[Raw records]

──────────────────────────────

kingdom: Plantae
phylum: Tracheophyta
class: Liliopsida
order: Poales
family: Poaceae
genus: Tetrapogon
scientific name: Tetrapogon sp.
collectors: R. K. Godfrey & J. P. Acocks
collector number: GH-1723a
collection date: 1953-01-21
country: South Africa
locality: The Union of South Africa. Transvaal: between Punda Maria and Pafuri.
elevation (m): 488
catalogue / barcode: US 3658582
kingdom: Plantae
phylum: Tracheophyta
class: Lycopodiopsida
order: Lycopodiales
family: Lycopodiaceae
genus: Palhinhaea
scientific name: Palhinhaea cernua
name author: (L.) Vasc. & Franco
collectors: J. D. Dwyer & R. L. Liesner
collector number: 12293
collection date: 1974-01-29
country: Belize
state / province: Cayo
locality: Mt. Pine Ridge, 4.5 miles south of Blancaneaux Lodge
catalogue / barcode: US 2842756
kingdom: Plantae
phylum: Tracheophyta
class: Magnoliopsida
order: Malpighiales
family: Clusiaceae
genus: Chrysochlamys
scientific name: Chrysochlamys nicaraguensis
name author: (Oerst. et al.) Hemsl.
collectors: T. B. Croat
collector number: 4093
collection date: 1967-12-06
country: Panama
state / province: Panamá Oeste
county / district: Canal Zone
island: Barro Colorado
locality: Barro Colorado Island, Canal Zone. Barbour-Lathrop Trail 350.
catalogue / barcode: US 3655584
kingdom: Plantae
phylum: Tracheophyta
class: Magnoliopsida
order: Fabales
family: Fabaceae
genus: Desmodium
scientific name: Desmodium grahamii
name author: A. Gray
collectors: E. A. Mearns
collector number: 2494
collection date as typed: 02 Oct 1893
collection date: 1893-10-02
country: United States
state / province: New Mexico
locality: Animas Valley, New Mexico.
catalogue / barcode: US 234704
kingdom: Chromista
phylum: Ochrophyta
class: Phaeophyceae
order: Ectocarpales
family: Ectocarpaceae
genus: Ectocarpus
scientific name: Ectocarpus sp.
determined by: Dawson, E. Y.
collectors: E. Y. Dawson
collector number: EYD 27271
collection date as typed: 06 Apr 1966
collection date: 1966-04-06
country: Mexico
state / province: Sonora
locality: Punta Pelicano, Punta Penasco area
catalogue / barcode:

──────────────────────────────

SHORT PROBLEM
Return every line of all the items above, word for word and unchanged.

THE REPLY
kingdom: Plantae
phylum: Tracheophyta
class: Liliopsida
order: Poales
family: Poaceae
genus: Tetrapogon
scientific name: Tetrapogon sp.
collectors: R. K. Godfrey & J. P. Acocks
collector number: GH-1723a
collection date: 1953-01-21
country: South Africa
locality: The Union of South Africa. Transvaal: between Punda Maria and Pafuri.
elevation (m): 488
catalogue / barcode: US 3658582
kingdom: Plantae
phylum: Tracheophyta
class: Lycopodiopsida
order: Lycopodiales
family: Lycopodiaceae
genus: Palhinhaea
scientific name: Palhinhaea cernua
name author: (L.) Vasc. & Franco
collectors: J. D. Dwyer & R. L. Liesner
collector number: 12293
collection date: 1974-01-29
country: Belize
state / province: Cayo
locality: Mt. Pine Ridge, 4.5 miles south of Blancaneaux Lodge
catalogue / barcode: US 2842756
kingdom: Plantae
phylum: Tracheophyta
class: Magnoliopsida
order: Malpighiales
family: Clusiaceae
genus: Chrysochlamys
scientific name: Chrysochlamys nicaraguensis
name author: (Oerst. et al.) Hemsl.
collectors: T. B. Croat
collector number: 4093
collection date: 1967-12-06
country: Panama
state / province: Panamá Oeste
county / district: Canal Zone
island: Barro Colorado
locality: Barro Colorado Island, Canal Zone. Barbour-Lathrop Trail 350.
catalogue / barcode: US 3655584
kingdom: Plantae
phylum: Tracheophyta
class: Magnoliopsida
order: Fabales
family: Fabaceae
genus: Desmodium
scientific name: Desmodium grahamii
name author: A. Gray
collectors: E. A. Mearns
collector number: 2494
collection date as typed: 02 Oct 1893
collection date: 1893-10-02
country: United States
state / province: New Mexico
locality: Animas Valley, New Mexico.
catalogue / barcode: US 234704
kingdom: Chromista
phylum: Ochrophyta
class: Phaeophyceae
order: Ectocarpales
family: Ectocarpaceae
genus: Ectocarpus
scientific name: Ectocarpus sp.
determined by: Dawson, E. Y.
collectors: E. Y. Dawson
collector number: EYD 27271
collection date as typed: 06 Apr 1966
collection date: 1966-04-06
country: Mexico
state / province: Sonora
locality: Punta Pelicano, Punta Penasco area
catalogue / barcode:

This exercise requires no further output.